Explore the material
A. According to the article on the F-35's logistics system, what will replace ALIS?
B. Summarize the article on the F-35's logistics system in two sentences.

Extract to read
==============================
The Pentagon Finally Ditches the F-35’s Faulty Logistics System

January 16, 2020 Topic: Security Blog Brand: The Buzz Tags: PentagonF-35MilitaryTechnologyStealth

The Pentagon Finally Ditches the F-35’s Faulty Logistics System

The U.S. military is replacing the F-35 stealth fighter’s unreliable centralized maintenance system with … a different centralized maintenance system. One that could be simpler to use.

The U.S. military is replacing the F-35 stealth fighter’s unreliable centralized maintenance system with … a different centralized maintenance system. One that could be simpler to use.

Ellen Lord, the Pentagon’s top weapons-buyer, on Jan. 14, 2020 said the military would replace the Autonomic Logistics Information System, or ALIS, with the less-complex Operational Data Integrated Network, or ODIN.

Maryland-based Lockheed Martin, the lead contractor on the trillion-dollar F-35 program, develops both ALIS and ODIN.

ALIS was projected to cost around $17 billion. Lord told Reuters that ODIN would fall under the same contract authority as ALIS did and would cost no more than the older system would have.

Problems with the automated logistics systems have vexed the F-35 program even as the airplane itself slowly has become cheaper to operate.

Between 2018 and 2019, the cost of flying an F-35 for one hour dropped by nine percent to $44,000, F-35 program executive officer Lt. Gen. Eric Fick told lawmakers.

The Pentagon by 2025 hopes to drive down the plane’s hourly operating cost to $25,000, which is around as much as a much older F-16 costs to fly, according to Air Force Magazine reporter Rachel Cohen.

But problems with ALIS have hindered the military’s efforts to stabilize and drive down costs while also improving the F-35’s readiness.

Lockheed since the early 2000s has delivered more than 400 F-35s to the U.S. Air Force, Navy and Marines Corps against a total Pentagon requirement for around 2,300 of the single-engine planes. The F-35 is on track to replace many of the military’s older fighters including F-16s, F/A-18s and AV-8Bs. Many U.S. allies also are buying F-35s.

American F-35s began flying combat missions in 2018.

Lockheed’s ALIS was supposed to simplify the F-35’s logistics. Pilots and maintainers can use the computer-based system to plan missions, order spare parts and view technical data.

But ALIS never has worked right. The system “was blamed for delaying aircraft maintenance, one of the very things it was meant to facilitate,” Reuters explained.

“One Air Force unit estimated that it spent the equivalent of more than 45,000 hours per year performing additional tasks and manual workarounds because ALIS was not functioning as needed,” the Government Accountability Office reported in November 2019.
==============================
Record excerpts
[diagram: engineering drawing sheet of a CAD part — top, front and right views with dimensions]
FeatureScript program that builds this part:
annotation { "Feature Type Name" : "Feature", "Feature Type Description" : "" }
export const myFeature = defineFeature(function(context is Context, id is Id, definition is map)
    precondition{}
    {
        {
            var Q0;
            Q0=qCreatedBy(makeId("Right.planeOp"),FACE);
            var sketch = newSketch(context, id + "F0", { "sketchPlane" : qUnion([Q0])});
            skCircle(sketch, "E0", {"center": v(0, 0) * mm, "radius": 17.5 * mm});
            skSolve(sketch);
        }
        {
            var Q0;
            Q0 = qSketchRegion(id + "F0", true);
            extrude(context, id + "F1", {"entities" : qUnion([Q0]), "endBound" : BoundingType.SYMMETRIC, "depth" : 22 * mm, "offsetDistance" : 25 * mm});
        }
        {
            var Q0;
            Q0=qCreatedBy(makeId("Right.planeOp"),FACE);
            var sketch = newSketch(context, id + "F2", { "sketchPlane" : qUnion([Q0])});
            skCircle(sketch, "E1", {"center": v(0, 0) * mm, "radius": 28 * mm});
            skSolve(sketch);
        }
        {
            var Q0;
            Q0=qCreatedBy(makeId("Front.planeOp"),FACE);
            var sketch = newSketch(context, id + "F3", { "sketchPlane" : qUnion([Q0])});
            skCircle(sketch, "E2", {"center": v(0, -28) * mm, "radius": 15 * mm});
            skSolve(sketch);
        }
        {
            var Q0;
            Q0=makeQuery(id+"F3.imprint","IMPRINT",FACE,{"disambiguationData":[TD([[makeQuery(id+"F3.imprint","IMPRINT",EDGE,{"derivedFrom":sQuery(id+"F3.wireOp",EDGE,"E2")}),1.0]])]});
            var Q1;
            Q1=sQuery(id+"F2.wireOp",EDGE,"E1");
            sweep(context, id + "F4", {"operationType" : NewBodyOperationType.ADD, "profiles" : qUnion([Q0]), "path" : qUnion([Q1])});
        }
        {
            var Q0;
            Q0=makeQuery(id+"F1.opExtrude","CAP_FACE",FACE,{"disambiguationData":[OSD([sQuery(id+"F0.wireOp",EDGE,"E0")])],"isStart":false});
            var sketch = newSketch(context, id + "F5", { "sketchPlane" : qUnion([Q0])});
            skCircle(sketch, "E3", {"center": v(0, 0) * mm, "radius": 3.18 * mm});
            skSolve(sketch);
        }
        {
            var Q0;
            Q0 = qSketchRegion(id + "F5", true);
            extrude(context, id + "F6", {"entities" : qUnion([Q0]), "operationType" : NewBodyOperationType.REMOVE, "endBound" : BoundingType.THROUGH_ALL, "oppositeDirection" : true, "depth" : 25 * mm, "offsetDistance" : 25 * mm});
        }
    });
==============================
Answers for the tasks
A. The less-complex Operational Data Integrated Network, or ODIN.

B. The Pentagon will replace the F-35's unreliable Autonomic Logistics Information System (ALIS) with the less-complex Operational Data Integrated Network (ODIN), which Lockheed Martin also develops and which would cost no more than ALIS would have. ALIS was meant to simplify the plane's logistics but never worked right, and its problems have hindered efforts to drive down costs and improve the F-35's readiness.